(DATA SUPPLIED Opens)

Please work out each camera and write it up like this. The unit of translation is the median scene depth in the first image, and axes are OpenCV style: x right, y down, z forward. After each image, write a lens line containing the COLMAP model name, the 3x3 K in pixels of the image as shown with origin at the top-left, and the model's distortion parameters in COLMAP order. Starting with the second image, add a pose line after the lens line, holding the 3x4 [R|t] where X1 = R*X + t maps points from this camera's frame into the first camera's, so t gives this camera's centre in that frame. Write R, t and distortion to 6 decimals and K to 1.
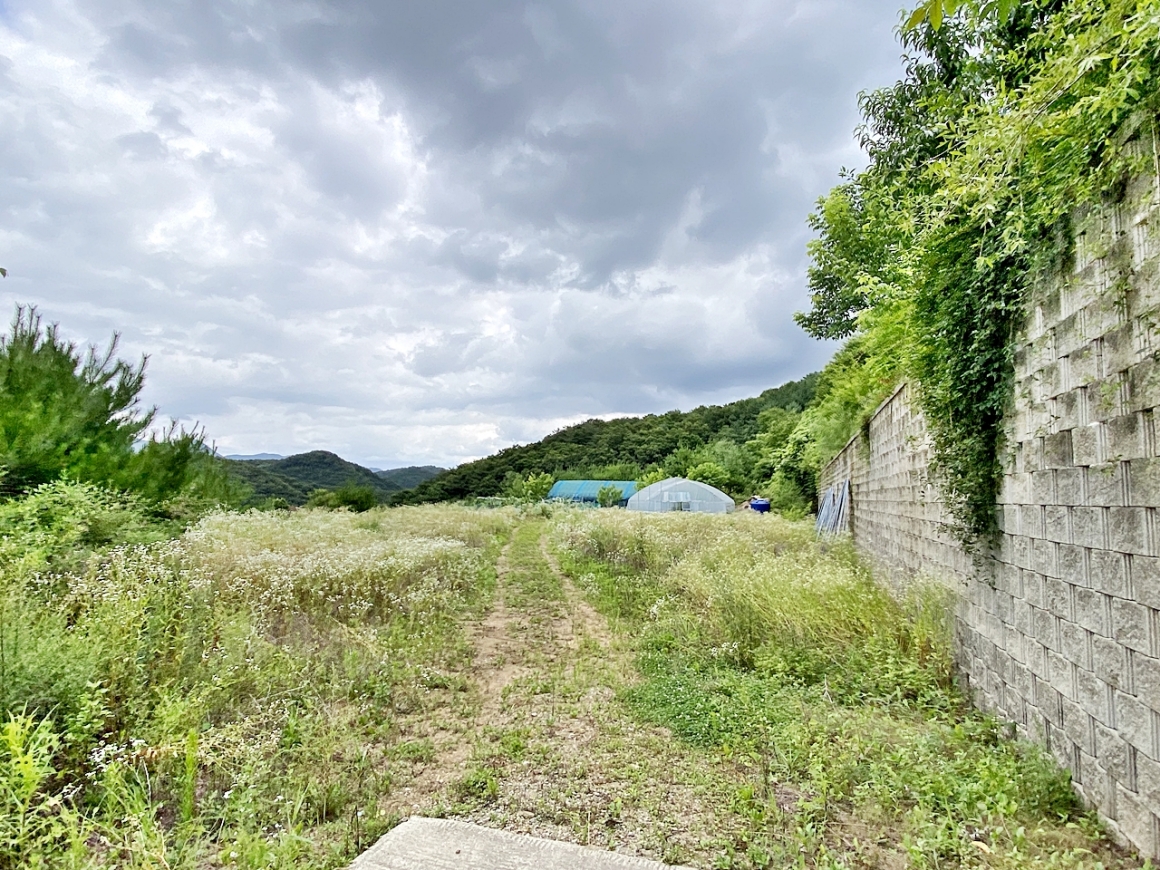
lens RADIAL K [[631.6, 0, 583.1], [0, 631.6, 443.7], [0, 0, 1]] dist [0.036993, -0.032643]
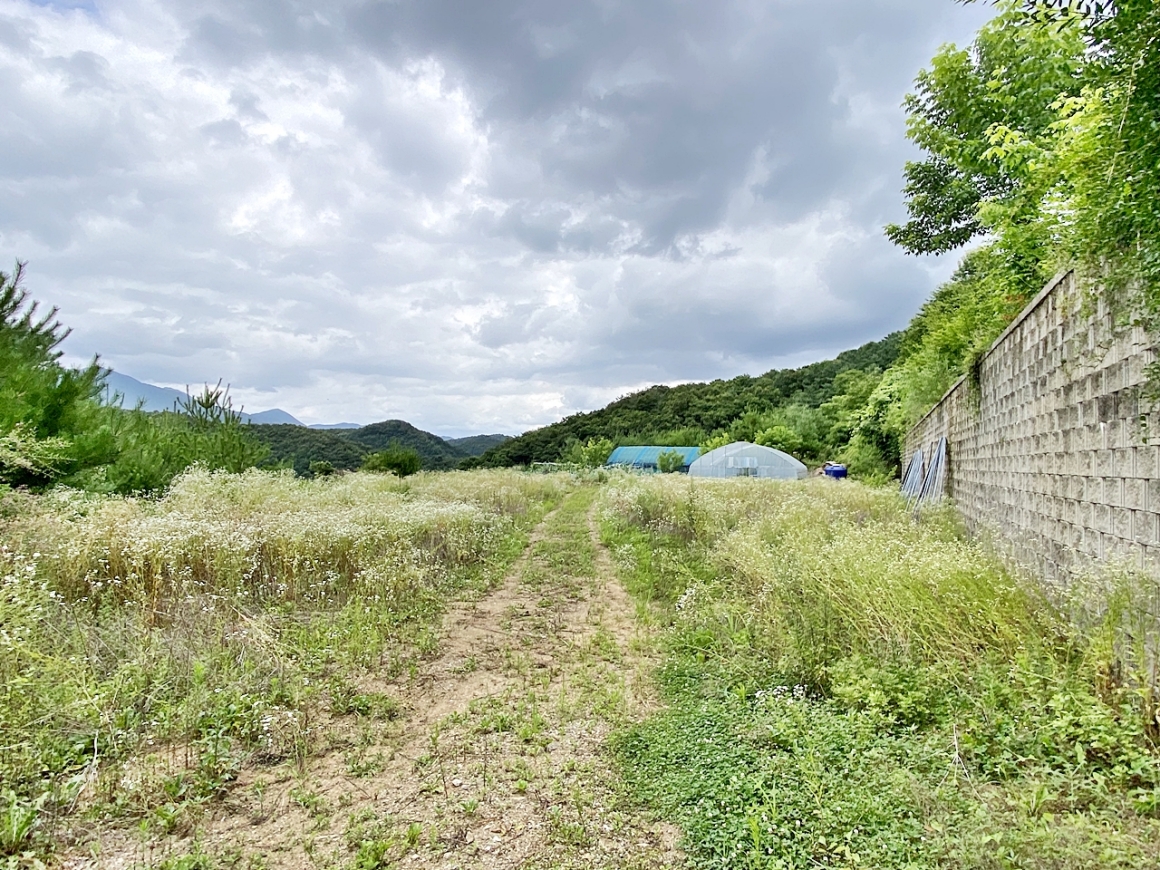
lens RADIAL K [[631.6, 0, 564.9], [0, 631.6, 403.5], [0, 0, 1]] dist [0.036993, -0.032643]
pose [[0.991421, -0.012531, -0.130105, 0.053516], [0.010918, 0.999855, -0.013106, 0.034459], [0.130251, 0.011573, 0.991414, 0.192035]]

(DATA SUPPLIED Closes)
(DATA SUPPLIED Opens)

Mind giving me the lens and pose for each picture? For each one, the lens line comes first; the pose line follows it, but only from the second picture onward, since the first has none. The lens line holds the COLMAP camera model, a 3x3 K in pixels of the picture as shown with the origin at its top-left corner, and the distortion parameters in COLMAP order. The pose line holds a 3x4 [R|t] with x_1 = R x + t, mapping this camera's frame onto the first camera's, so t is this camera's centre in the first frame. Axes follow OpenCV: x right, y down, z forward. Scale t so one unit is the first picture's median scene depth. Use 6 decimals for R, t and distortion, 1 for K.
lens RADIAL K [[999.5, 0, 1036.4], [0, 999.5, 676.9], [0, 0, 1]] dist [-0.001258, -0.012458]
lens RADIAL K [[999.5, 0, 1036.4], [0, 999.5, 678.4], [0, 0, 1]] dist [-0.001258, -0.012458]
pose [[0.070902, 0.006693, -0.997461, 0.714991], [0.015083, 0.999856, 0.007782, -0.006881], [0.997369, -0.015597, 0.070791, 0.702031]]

(DATA SUPPLIED Closes)

**WHAT YOU WILL DO:** Could you update the lines of the entries starting at the one containing "Mind giving me" and ending at the one containing "-0.015597, 0.070791, 0.702031]]", swapping "lens line" for "intrinsics line" and changing nothing else?

**SOLUTION BELOW:**
Mind giving me the lens and pose for each picture? For each one, the intrinsics line comes first; the pose line follows it, but only from the second picture onward, since the first has none. The intrinsics line holds the COLMAP camera model, a 3x3 K in pixels of the picture as shown with the origin at its top-left corner, and the distortion parameters in COLMAP order. The pose line holds a 3x4 [R|t] with x_1 = R x + t, mapping this camera's frame onto the first camera's, so t is this camera's centre in the first frame. Axes follow OpenCV: x right, y down, z forward. Scale t so one unit is the first picture's median scene depth. Use 6 decimals for R, t and distortion, 1 for K.
lens RADIAL K [[999.5, 0, 1036.4], [0, 999.5, 676.9], [0, 0, 1]] dist [-0.001258, -0.012458]
lens RADIAL K [[999.5, 0, 1036.4], [0, 999.5, 678.4], [0, 0, 1]] dist [-0.001258, -0.012458]
pose [[0.070902, 0.006693, -0.997461, 0.714991], [0.015083, 0.999856, 0.007782, -0.006881], [0.997369, -0.015597, 0.070791, 0.702031]]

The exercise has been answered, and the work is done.